▶ [Instructions to follow]: List every line in the rows below that contains the string "identification", copying each such line in full.

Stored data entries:
※ ※ ※
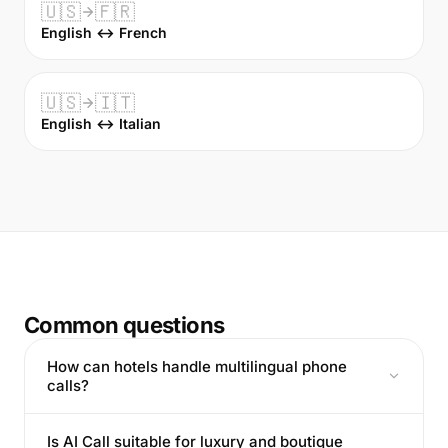
🇺🇸
🇫🇷
English ↔ French
🇺🇸
🇮🇹
English ↔ Italian
Common questions
How can hotels handle multilingual phone
calls?
Is AI Call suitable for luxury and boutique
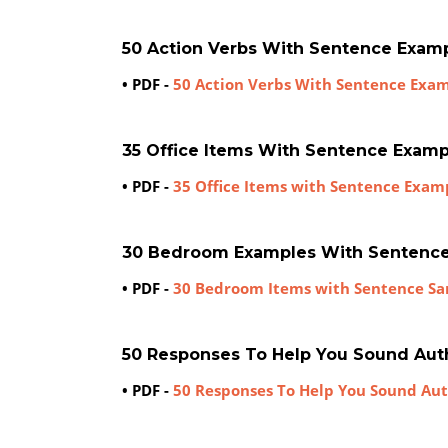
50 Action Verbs With Sentence Exam
• PDF -
50 Action Verbs With Sentence Exa
35 Office Items With Sentence Examp
• PDF -
35 Office Items with Sentence Exam
30 Bedroom Examples With Sentenc
• PDF -
30 Bedroom Items with Sentence S
50 Responses To Help You Sound Aut
• PDF -
50 Responses To Help You Sound Au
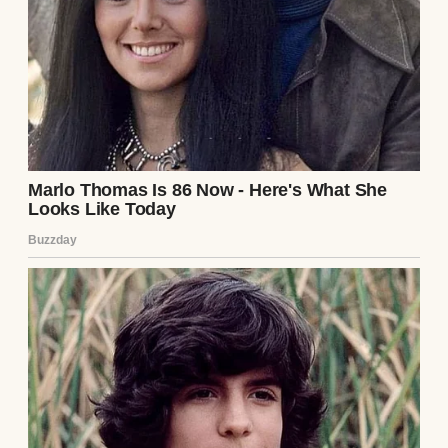
Three months ago, I met Lily. I’d gone into
the coffee shop for my usual black coffee, no
cream, no sugar. She was behind me in line,
wearing a red scarf and a smile that was
impossible to ignore. “You look like you
need something stronger than coffee,” she’d
joked.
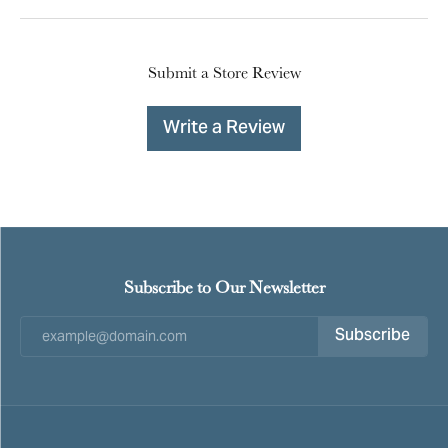
Submit a Store Review
Write a Review
Subscribe to Our Newsletter
Subscribe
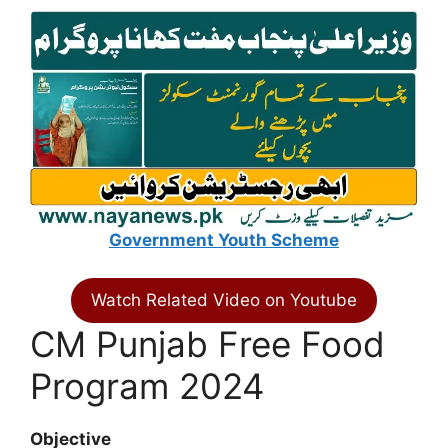
Government Youth Scheme
Watch Related Video on Youtube
CM Punjab Free Food
Program 2024
Objective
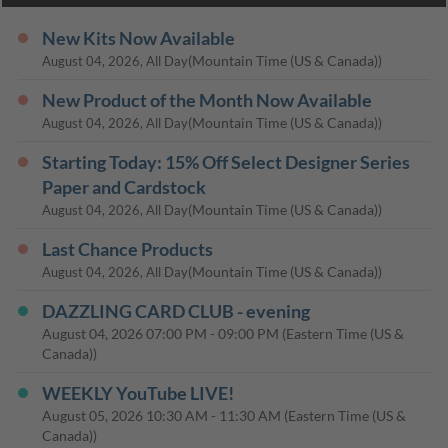
New Kits Now Available
(Mountain Time (US & Canada))
August 04, 2026, All Day
New Product of the Month Now Available
(Mountain Time (US & Canada))
August 04, 2026, All Day
Starting Today: 15% Off Select Designer Series
Paper and Cardstock
(Mountain Time (US & Canada))
August 04, 2026, All Day
Last Chance Products
(Mountain Time (US & Canada))
August 04, 2026, All Day
DAZZLING CARD CLUB - evening
August 04, 2026
07:00 PM
-
09:00 PM
(Eastern Time (US &
Canada))
WEEKLY YouTube LIVE!
August 05, 2026
10:30 AM
-
11:30 AM
(Eastern Time (US &
Canada))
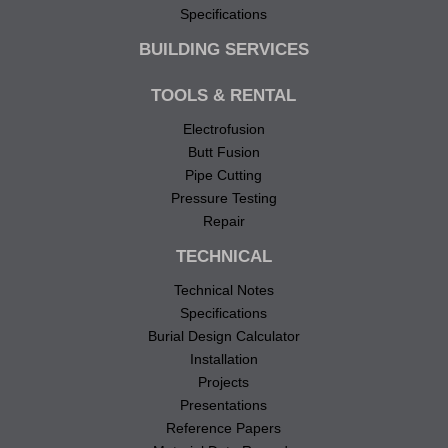
Specifications
BUILDING SERVICES
TOOLS & RENTAL
Electrofusion
Butt Fusion
Pipe Cutting
Pressure Testing
Repair
TECHNICAL
Technical Notes
Specifications
Burial Design Calculator
Installation
Projects
Presentations
Reference Papers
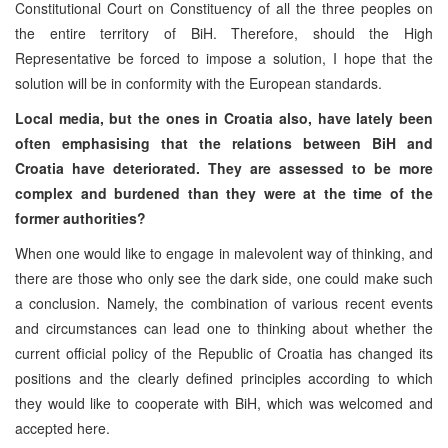
Constitutional Court on Constituency of all the three peoples on
the entire territory of BiH. Therefore, should the High
Representative be forced to impose a solution, I hope that the
solution will be in conformity with the European standards.
Local media, but the ones in Croatia also, have lately been
often emphasising that the relations between BiH and
Croatia have deteriorated. They are assessed to be more
complex and burdened than they were at the time of the
former authorities?
When one would like to engage in malevolent way of thinking, and
there are those who only see the dark side, one could make such
a conclusion. Namely, the combination of various recent events
and circumstances can lead one to thinking about whether the
current official policy of the Republic of Croatia has changed its
positions and the clearly defined principles according to which
they would like to cooperate with BiH, which was welcomed and
accepted here.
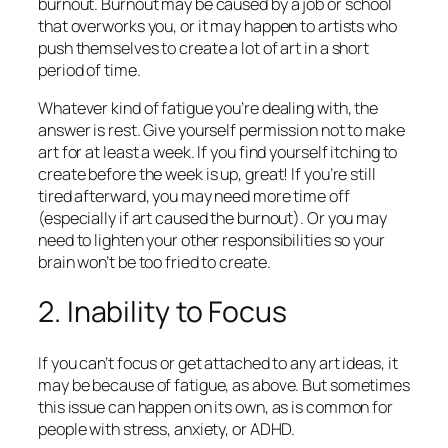
burnout. Burnout may be caused by a job or school
that overworks you, or it may happen to artists who
push themselves to create a lot of art in a short
period of time.
Whatever kind of fatigue you’re dealing with, the
answer is rest. Give yourself permission not to make
art for at least a week. If you find yourself itching to
create before the week is up, great! If you’re still
tired afterward, you may need more time off
(especially if art caused the burnout). Or you may
need to lighten your other responsibilities so your
brain won’t be too fried to create.
2. Inability to Focus
If you can’t focus or get attached to any art ideas, it
may be because of fatigue, as above. But sometimes
this issue can happen on its own, as is common for
people with stress, anxiety, or ADHD.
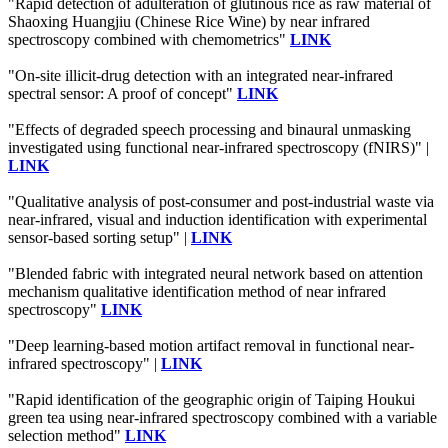
"Rapid detection of adulteration of glutinous rice as raw material of
Shaoxing Huangjiu (Chinese Rice Wine) by near infrared
spectroscopy combined with chemometrics"
LINK
"On-site illicit-drug detection with an integrated near-infrared
spectral sensor: A proof of concept"
LINK
"Effects of degraded speech processing and binaural unmasking
investigated using functional near-infrared spectroscopy (fNIRS)" |
LINK
"Qualitative analysis of post-consumer and post-industrial waste via
near-infrared, visual and induction identification with experimental
sensor-based sorting setup" |
LINK
"Blended fabric with integrated neural network based on attention
mechanism qualitative identification method of near infrared
spectroscopy"
LINK
"Deep learning-based motion artifact removal in functional near-
infrared spectroscopy" |
LINK
"Rapid identification of the geographic origin of Taiping Houkui
green tea using near-infrared spectroscopy combined with a variable
selection method"
LINK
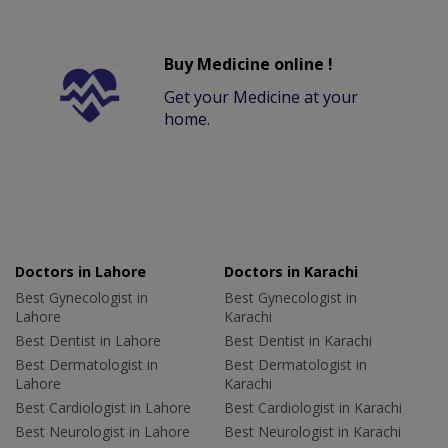
Buy Medicine online !
Get your Medicine at your
home.
Doctors in Lahore
Doctors in Karachi
Best Gynecologist in
Best Gynecologist in
Lahore
Karachi
Best Dentist in Lahore
Best Dentist in Karachi
Best Dermatologist in
Best Dermatologist in
Lahore
Karachi
Best Cardiologist in Lahore
Best Cardiologist in Karachi
Best Neurologist in Lahore
Best Neurologist in Karachi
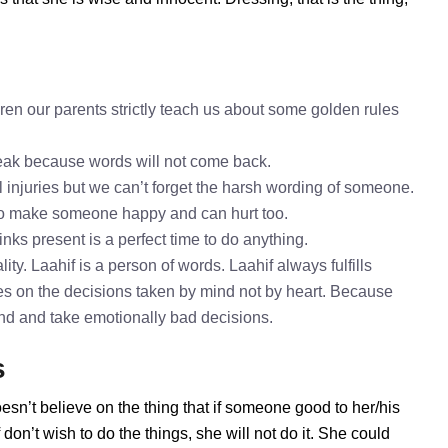
ren our parents strictly teach us about some golden rules
speak because words will not come back.
l injuries but we can’t forget the harsh wording of someone.
 to make someone happy and can hurt too.
inks present is a perfect time to do anything.
ty. Laahif is a person of words. Laahif always fulfills
es on the decisions taken by mind not by heart. Because
mind and take emotionally bad decisions.
s
esn’t believe on the thing that if someone good to her/his
on’t wish to do the things, she will not do it. She could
※ ※ ※
▶ [Task output]:
near-infrared, visual and induction identification with experimental
mechanism qualitative identification method of near infrared
"Rapid identification of the geographic origin of Taiping Houkui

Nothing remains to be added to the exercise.